Once mine plants were about 12″ tall a local grower friend of mine that knew I was growing them asked me what I wanted for them. He needed 300 of them and said he’s bring his guys over and dig them bare root, take them back to the nursery and pot them up. I told him $4.00 each.
He liked that price and wrote me a check for $1,200.
Are you keeping up with the arithmetic?
I paid $1,000 for the 750 plants that survived. I just sold 300 of them for $1,200. Even though I managed to kill 250 of my young plants right out of the gate I sold 300 of my 750 for $1,200! I was now $200 to the good and I still had 450 plants.
I sold another 300 of my Dwarf Alberta Spruce to another grower for the same price, $4.00. That’s another $1,200! I was now $1,400 to the good on deal that started out a bit shaky.
The remaining 150 plants that I had left I sold at my retail plant sales for prices that ranged from $12.00 for the smaller ones to $25.00 for the really nice ones.
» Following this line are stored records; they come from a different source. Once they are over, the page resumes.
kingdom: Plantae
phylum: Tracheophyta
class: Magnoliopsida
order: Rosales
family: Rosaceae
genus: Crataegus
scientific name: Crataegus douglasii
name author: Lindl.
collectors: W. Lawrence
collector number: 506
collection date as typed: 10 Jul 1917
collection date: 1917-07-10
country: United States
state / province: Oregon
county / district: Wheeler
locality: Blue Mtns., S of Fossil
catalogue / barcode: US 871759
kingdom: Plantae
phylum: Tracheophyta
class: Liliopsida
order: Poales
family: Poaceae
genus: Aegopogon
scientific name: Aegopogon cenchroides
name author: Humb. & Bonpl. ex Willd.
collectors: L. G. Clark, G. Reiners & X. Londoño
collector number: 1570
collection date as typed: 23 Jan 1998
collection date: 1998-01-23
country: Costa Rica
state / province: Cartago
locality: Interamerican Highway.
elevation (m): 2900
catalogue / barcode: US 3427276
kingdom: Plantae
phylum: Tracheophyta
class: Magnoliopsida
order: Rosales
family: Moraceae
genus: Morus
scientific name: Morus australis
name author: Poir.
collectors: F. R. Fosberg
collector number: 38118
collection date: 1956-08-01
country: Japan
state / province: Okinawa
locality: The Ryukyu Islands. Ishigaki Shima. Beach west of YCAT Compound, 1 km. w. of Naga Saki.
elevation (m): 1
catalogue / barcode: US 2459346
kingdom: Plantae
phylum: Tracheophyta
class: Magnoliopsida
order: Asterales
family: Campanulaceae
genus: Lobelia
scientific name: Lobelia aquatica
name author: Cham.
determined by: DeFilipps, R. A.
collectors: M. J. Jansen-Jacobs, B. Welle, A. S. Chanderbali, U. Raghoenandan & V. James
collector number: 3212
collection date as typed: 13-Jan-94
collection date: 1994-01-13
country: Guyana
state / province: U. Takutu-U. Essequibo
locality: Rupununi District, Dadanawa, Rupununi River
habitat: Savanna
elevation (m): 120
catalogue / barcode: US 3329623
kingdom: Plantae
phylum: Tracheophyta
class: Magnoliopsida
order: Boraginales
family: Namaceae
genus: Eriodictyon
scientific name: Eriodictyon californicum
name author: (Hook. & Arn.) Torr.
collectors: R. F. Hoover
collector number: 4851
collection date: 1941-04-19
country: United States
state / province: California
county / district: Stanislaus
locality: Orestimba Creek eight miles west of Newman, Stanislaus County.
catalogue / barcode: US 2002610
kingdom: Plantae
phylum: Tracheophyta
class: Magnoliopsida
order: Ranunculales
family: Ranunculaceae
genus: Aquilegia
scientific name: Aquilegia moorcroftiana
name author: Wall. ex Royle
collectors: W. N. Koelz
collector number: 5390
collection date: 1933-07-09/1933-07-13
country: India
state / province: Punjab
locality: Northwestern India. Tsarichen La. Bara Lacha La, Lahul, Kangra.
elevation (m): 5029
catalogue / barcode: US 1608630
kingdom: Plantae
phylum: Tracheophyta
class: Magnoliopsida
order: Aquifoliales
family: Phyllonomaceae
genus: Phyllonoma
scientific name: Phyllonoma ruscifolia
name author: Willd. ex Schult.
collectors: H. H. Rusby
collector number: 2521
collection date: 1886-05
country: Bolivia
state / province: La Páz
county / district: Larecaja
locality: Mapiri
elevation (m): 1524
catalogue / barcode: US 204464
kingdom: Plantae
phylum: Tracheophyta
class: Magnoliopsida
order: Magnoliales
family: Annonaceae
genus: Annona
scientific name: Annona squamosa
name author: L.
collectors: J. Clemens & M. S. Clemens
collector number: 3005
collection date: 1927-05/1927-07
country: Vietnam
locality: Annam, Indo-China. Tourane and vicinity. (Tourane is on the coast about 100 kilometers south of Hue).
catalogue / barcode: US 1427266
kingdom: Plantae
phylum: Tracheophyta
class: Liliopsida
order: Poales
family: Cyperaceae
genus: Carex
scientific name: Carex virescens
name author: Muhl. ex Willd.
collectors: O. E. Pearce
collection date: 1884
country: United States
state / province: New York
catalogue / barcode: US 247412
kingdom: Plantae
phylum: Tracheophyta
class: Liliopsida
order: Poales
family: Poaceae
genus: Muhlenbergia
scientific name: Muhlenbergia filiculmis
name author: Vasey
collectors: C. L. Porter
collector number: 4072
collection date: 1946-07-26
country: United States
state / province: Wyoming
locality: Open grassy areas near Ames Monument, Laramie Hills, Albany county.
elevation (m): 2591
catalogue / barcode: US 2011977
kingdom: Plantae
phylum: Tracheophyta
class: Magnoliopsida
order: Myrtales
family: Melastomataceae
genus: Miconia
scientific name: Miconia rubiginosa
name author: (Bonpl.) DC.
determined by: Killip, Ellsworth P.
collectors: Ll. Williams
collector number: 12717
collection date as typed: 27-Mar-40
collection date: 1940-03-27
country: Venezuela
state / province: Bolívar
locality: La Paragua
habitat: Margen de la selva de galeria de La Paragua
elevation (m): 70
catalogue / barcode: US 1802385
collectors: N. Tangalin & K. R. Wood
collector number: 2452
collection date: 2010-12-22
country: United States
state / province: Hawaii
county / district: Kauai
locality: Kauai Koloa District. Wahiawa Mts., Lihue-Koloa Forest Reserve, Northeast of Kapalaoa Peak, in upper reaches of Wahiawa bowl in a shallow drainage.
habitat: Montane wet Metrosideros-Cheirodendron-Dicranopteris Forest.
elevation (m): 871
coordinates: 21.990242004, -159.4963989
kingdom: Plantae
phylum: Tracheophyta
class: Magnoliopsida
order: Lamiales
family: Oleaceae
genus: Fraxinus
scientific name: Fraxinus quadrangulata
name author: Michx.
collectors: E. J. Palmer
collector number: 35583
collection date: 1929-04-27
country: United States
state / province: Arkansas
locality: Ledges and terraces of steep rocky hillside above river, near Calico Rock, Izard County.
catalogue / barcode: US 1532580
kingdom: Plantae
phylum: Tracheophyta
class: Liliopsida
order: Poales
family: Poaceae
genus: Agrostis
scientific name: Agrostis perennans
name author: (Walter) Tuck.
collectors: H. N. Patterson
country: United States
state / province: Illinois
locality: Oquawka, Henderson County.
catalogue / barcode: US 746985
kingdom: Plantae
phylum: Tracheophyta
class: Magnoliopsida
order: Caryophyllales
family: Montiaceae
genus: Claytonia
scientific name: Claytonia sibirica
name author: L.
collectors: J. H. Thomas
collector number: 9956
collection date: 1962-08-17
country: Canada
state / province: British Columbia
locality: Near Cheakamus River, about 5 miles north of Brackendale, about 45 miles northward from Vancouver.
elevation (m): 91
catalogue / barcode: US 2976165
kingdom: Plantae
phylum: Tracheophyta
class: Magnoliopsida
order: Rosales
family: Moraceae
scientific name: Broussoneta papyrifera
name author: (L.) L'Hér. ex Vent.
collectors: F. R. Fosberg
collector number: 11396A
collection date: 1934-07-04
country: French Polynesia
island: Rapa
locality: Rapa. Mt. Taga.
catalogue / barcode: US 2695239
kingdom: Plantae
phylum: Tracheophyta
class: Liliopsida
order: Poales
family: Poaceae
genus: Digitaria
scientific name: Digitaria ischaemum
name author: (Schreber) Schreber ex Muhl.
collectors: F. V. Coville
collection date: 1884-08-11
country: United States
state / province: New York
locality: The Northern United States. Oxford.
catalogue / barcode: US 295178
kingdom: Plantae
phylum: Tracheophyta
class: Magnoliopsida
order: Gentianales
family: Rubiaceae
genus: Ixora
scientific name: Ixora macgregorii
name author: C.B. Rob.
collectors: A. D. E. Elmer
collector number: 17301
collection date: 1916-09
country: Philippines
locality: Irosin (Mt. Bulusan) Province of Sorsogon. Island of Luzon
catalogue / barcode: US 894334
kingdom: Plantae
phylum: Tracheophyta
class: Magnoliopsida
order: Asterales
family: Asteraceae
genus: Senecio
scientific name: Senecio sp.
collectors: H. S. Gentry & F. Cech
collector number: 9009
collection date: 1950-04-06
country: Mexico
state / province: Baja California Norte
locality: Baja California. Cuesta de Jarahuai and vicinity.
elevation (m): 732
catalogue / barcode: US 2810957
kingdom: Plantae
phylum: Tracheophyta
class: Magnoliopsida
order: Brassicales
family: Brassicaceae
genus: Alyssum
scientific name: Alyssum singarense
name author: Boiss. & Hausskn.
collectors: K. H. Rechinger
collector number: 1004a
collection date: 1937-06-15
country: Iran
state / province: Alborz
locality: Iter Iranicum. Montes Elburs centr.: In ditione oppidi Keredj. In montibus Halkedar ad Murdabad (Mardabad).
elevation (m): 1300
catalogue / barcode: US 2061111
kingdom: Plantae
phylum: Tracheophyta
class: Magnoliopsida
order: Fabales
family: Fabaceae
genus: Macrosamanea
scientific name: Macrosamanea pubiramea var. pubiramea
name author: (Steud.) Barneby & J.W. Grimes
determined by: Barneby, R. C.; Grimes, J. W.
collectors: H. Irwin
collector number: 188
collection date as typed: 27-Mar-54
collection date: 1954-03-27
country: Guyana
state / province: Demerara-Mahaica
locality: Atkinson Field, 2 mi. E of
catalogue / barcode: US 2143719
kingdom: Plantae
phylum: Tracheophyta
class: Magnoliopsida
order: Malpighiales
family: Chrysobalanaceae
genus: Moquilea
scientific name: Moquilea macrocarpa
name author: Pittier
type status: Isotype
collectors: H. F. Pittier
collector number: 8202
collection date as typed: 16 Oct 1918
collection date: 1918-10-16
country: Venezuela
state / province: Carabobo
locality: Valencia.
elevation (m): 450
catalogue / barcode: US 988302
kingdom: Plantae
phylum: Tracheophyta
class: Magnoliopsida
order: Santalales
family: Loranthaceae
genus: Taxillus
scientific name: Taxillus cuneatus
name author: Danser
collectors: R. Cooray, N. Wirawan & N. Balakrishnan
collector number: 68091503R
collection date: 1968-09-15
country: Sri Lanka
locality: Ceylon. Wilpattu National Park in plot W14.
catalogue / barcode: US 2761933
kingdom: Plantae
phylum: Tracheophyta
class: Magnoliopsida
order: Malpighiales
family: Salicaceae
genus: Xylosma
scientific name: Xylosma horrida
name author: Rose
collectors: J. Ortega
At that point I lost track of my total profit but if I averaged just $12 for the ones that I sold retail that’s another $1,800 added to the $1,400 that I had already earned.
That’s a lot of money for some guy growing small plants in his backyard yard! And of course I also had the 1,000 Rhododendron and I did manage to kill some of those as well, but by then I had added 500 Japanese Red Maples and the rest is history. The Rest of My Story.
A few years ago I ran into a local grower who was looking for one gallon Dwarf Alberta Spruce and he could not find them anywhere. He had called all over the country! Knowing how large their business is and how they buy, I’m guessing he wanted at least 10,000 if not more. And I talk about that in my One Gallon Plant Conspiracy Story.
I want to Thank Roger Higgins of Roger’s Backyard Nursery in Cranesville, Pennsylvania for the use of his photos in this article. Roger and his wife are great people and two of the most loved members we have. Roger is always willing to help out a Fellow Member and his wife Venice is equally wonderful. They have been to my nursery many times, they’ve been to Our Annual Backyard Growers Shindig too many times to count. I’m happy to count them among my friends!